__EXERCISE DESCRIPTION__.
Every record below must come back exactly as given.

___ INPUT DATA

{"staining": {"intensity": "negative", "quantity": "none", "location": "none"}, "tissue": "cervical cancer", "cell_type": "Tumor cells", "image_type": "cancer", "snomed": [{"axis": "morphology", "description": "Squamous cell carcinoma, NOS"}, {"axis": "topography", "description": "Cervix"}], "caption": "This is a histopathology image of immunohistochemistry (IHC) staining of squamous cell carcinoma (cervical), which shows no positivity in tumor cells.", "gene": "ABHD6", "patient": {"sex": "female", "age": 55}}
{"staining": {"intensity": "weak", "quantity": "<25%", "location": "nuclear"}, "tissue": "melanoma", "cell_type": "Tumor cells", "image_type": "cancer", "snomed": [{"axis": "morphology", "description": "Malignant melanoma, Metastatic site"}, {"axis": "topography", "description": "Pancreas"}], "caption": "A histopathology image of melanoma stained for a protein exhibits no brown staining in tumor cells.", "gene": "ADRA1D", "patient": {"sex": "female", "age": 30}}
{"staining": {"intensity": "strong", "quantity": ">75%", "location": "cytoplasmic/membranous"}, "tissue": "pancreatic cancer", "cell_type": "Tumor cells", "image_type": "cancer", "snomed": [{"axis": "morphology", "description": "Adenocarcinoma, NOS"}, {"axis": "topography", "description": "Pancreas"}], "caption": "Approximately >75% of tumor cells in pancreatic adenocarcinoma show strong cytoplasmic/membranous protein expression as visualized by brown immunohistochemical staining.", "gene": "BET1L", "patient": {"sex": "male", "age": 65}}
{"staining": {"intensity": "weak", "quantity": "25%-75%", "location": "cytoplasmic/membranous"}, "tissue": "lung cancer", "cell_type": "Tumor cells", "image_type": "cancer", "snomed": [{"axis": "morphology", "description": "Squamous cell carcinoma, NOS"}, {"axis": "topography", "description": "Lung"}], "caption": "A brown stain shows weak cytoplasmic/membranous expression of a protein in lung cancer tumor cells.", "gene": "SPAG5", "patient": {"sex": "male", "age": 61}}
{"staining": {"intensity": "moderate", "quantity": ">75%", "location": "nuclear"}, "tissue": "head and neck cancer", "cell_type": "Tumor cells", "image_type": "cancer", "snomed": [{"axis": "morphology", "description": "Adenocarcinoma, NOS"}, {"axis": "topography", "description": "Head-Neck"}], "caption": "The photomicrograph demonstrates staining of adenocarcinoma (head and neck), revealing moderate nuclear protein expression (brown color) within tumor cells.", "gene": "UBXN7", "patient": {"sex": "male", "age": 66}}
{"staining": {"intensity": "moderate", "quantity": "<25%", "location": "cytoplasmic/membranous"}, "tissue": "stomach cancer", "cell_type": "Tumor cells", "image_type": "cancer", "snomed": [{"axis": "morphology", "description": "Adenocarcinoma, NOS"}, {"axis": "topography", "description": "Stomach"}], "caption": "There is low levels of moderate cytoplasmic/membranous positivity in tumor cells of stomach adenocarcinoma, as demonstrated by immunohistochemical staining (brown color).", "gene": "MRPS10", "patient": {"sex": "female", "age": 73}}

______

__RESPONSE__.
{"staining": {"intensity": "negative", "quantity": "none", "location": "none"}, "tissue": "cervical cancer", "cell_type": "Tumor cells", "image_type": "cancer", "snomed": [{"axis": "morphology", "description": "Squamous cell carcinoma, NOS"}, {"axis": "topography", "description": "Cervix"}], "caption": "This is a histopathology image of immunohistochemistry (IHC) staining of squamous cell carcinoma (cervical), which shows no positivity in tumor cells.", "gene": "ABHD6", "patient": {"sex": "female", "age": 55}}
{"staining": {"intensity": "weak", "quantity": "<25%", "location": "nuclear"}, "tissue": "melanoma", "cell_type": "Tumor cells", "image_type": "cancer", "snomed": [{"axis": "morphology", "description": "Malignant melanoma, Metastatic site"}, {"axis": "topography", "description": "Pancreas"}], "caption": "A histopathology image of melanoma stained for a protein exhibits no brown staining in tumor cells.", "gene": "ADRA1D", "patient": {"sex": "female", "age": 30}}
{"staining": {"intensity": "strong", "quantity": ">75%", "location": "cytoplasmic/membranous"}, "tissue": "pancreatic cancer", "cell_type": "Tumor cells", "image_type": "cancer", "snomed": [{"axis": "morphology", "description": "Adenocarcinoma, NOS"}, {"axis": "topography", "description": "Pancreas"}], "caption": "Approximately >75% of tumor cells in pancreatic adenocarcinoma show strong cytoplasmic/membranous protein expression as visualized by brown immunohistochemical staining.", "gene": "BET1L", "patient": {"sex": "male", "age": 65}}
{"staining": {"intensity": "weak", "quantity": "25%-75%", "location": "cytoplasmic/membranous"}, "tissue": "lung cancer", "cell_type": "Tumor cells", "image_type": "cancer", "snomed": [{"axis": "morphology", "description": "Squamous cell carcinoma, NOS"}, {"axis": "topography", "description": "Lung"}], "caption": "A brown stain shows weak cytoplasmic/membranous expression of a protein in lung cancer tumor cells.", "gene": "SPAG5", "patient": {"sex": "male", "age": 61}}
{"staining": {"intensity": "moderate", "quantity": ">75%", "location": "nuclear"}, "tissue": "head and neck cancer", "cell_type": "Tumor cells", "image_type": "cancer", "snomed": [{"axis": "morphology", "description": "Adenocarcinoma, NOS"}, {"axis": "topography", "description": "Head-Neck"}], "caption": "The photomicrograph demonstrates staining of adenocarcinoma (head and neck), revealing moderate nuclear protein expression (brown color) within tumor cells.", "gene": "UBXN7", "patient": {"sex": "male", "age": 66}}
{"staining": {"intensity": "moderate", "quantity": "<25%", "location": "cytoplasmic/membranous"}, "tissue": "stomach cancer", "cell_type": "Tumor cells", "image_type": "cancer", "snomed": [{"axis": "morphology", "description": "Adenocarcinoma, NOS"}, {"axis": "topography", "description": "Stomach"}], "caption": "There is low levels of moderate cytoplasmic/membranous positivity in tumor cells of stomach adenocarcinoma, as demonstrated by immunohistochemical staining (brown color).", "gene": "MRPS10", "patient": {"sex": "female", "age": 73}}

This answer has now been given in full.